軍需工場の変電所
昭和13年、北多摩郡大和村(現在の東大和市)に戦闘機のエンジンを製作する大きな軍需工場が建設されました。東京瓦斯電気工業株式会社(翌年「日立航空機株式会社」となる)立川工場です。工場の敷地北西部に存在した変電所は、高圧電線で送られてきた電気を、減圧して工場内へと送る重要な施設でした。
生き残った変電所
昭和20年、多摩地域一帯の他の軍需工場と同様に、当時の大和村でも合計10回の空襲があったといわれています。うち2月と4月の計3回の空襲では、工場の従業員や動員された学生、周辺の住民など100人を超える方が亡くなり、建物のほとんどが破壊されましたが、変電所は奇跡的に生き残りました。もちろん窓枠や扉などは爆風で吹き飛び、壁面には機銃掃射や爆弾の破片による無数のクレーター状の穴ができました。しかし鉄筋コンクリート製の建物本体は、致命的な損傷をうけなかったのです。
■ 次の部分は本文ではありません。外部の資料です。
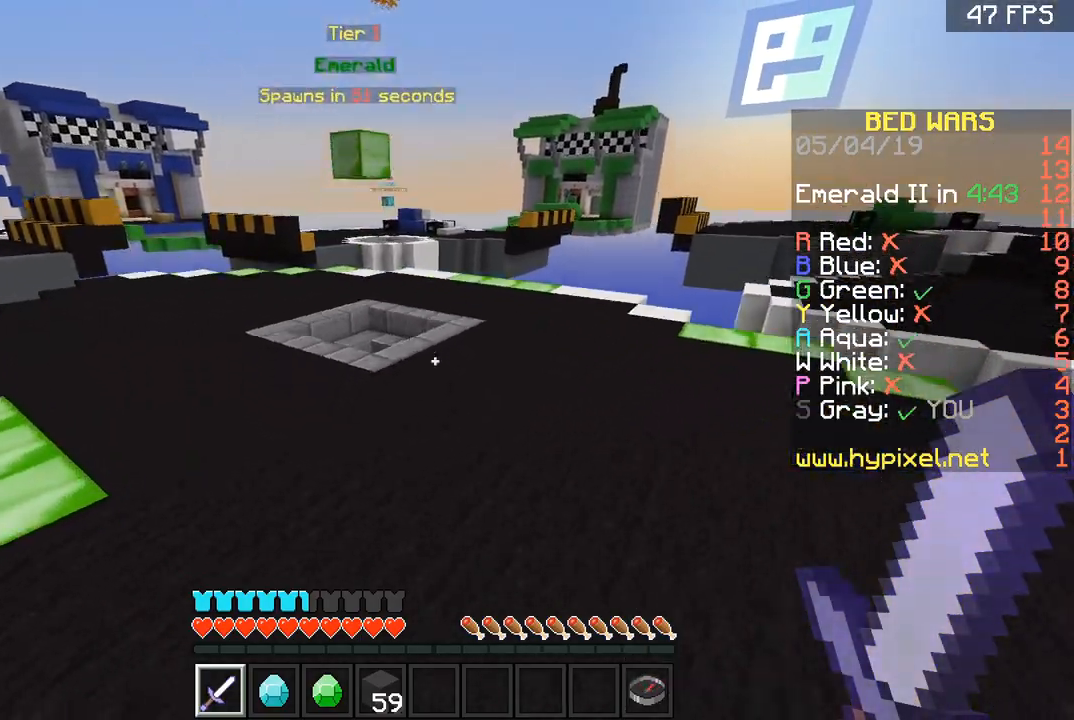
{"keys": ["a", "space", "w"], "mouse": [], "events": []}
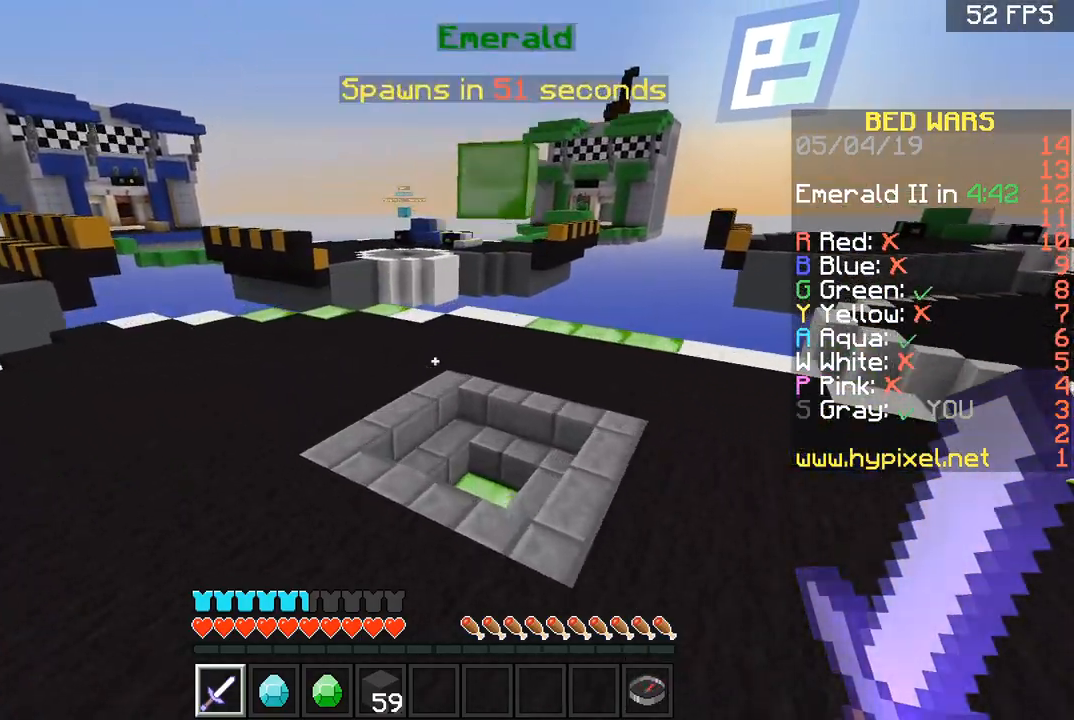
{"keys": ["a", "w"], "mouse": [], "events": [[367, "space", "up"]]}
戦後、工場はスレートや編み物機の製造など平和産業に転換し、自動車会社との合併や社名変更などを行いながら、平成5年まで操業を続けました。その間、変電所は主要設備機器の更新をしながら、工場へ電気を送り続けていました。しかも、外壁に刻まれた生々しい爆撃の傷跡や内部の一部にも痕跡を残したままの状態で使われていたのです。
戦争を伝える文化財として
平成5年、都立公園の整備のため、変電所を含む工場の敷地の一部を東京都が買い上げることになり、変電施設としての役割を終えました。 しかし、地域住民や元従業員の方々の強い要望により、変電所の建物はそのまま保存されることになりました。保存にあたっては、最後の所有者であった小松ゼノア株式会社や東京都建設局の多大なご理解とご協力をいただきました。 戦争で多くの尊い命が犠牲になったことを、誰よりも雄弁に物語ってくれるこの変電所を、東大和市は平成7年10月1日に文化財に指定し、後世に伝えることにしました。